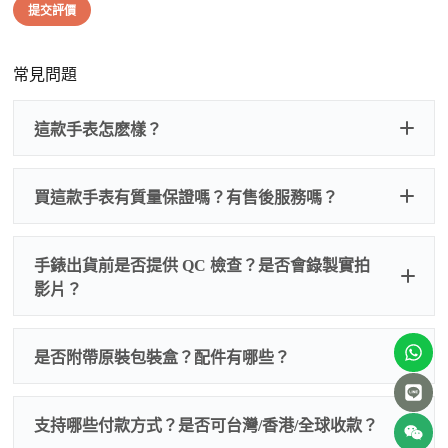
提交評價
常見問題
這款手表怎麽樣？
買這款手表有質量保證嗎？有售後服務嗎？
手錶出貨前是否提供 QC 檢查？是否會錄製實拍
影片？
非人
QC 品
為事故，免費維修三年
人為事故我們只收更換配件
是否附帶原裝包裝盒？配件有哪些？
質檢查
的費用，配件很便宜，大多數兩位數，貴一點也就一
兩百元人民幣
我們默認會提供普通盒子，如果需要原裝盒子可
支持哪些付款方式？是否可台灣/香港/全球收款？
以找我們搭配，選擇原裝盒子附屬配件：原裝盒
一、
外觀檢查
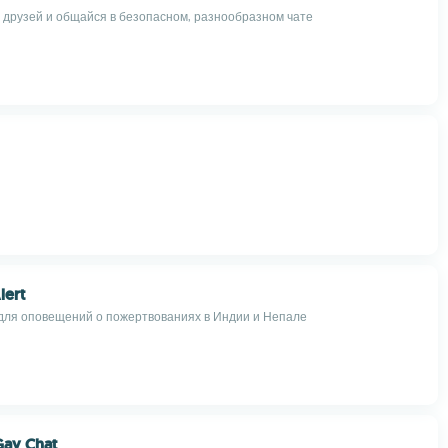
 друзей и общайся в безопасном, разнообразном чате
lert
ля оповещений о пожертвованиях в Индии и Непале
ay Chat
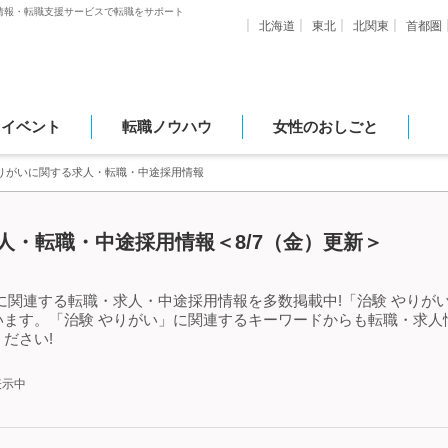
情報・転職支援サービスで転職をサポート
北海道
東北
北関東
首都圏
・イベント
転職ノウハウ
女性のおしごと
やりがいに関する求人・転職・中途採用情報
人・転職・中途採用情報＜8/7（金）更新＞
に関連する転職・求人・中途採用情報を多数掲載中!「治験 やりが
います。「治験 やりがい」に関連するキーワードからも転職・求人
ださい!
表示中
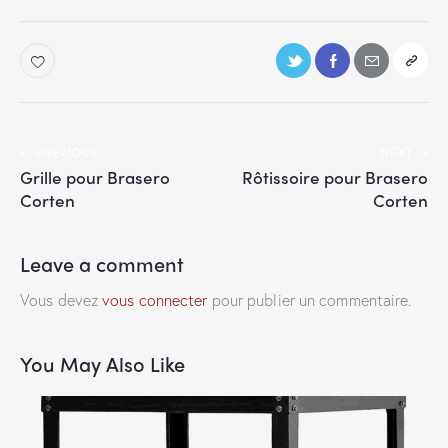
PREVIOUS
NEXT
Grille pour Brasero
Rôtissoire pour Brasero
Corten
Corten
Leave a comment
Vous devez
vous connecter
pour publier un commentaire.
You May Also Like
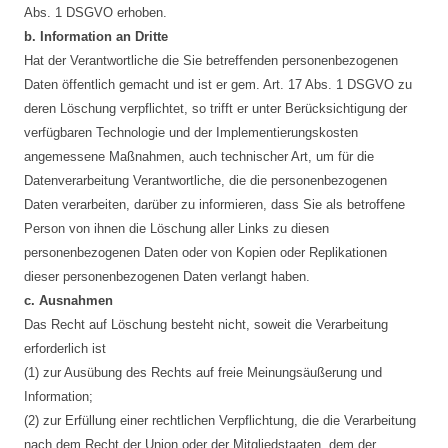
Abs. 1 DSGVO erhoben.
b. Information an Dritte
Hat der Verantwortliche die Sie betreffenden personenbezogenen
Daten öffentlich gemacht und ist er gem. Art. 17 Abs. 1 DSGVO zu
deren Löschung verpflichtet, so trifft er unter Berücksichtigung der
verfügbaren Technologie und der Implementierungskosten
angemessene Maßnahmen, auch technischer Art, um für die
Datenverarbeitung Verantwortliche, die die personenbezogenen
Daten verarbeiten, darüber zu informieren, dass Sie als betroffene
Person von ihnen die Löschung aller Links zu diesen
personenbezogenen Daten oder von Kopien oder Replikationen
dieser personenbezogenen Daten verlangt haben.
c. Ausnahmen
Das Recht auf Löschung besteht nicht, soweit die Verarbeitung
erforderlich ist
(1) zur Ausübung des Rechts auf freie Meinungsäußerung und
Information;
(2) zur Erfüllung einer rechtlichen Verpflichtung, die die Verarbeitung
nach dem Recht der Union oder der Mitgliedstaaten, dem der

+===+

◆ **Job**:
With the line containing "Abs. 1 DSGVO erhoben." as the start and the last line of the listing as the end, restate that stretch word for word and nothing else.

◆ **Response area**:
Abs. 1 DSGVO erhoben.
b. Information an Dritte
Hat der Verantwortliche die Sie betreffenden personenbezogenen
Daten öffentlich gemacht und ist er gem. Art. 17 Abs. 1 DSGVO zu
deren Löschung verpflichtet, so trifft er unter Berücksichtigung der
verfügbaren Technologie und der Implementierungskosten
angemessene Maßnahmen, auch technischer Art, um für die
Datenverarbeitung Verantwortliche, die die personenbezogenen
Daten verarbeiten, darüber zu informieren, dass Sie als betroffene
Person von ihnen die Löschung aller Links zu diesen
personenbezogenen Daten oder von Kopien oder Replikationen
dieser personenbezogenen Daten verlangt haben.
c. Ausnahmen
Das Recht auf Löschung besteht nicht, soweit die Verarbeitung
erforderlich ist
(1) zur Ausübung des Rechts auf freie Meinungsäußerung und
Information;
(2) zur Erfüllung einer rechtlichen Verpflichtung, die die Verarbeitung
nach dem Recht der Union oder der Mitgliedstaaten, dem der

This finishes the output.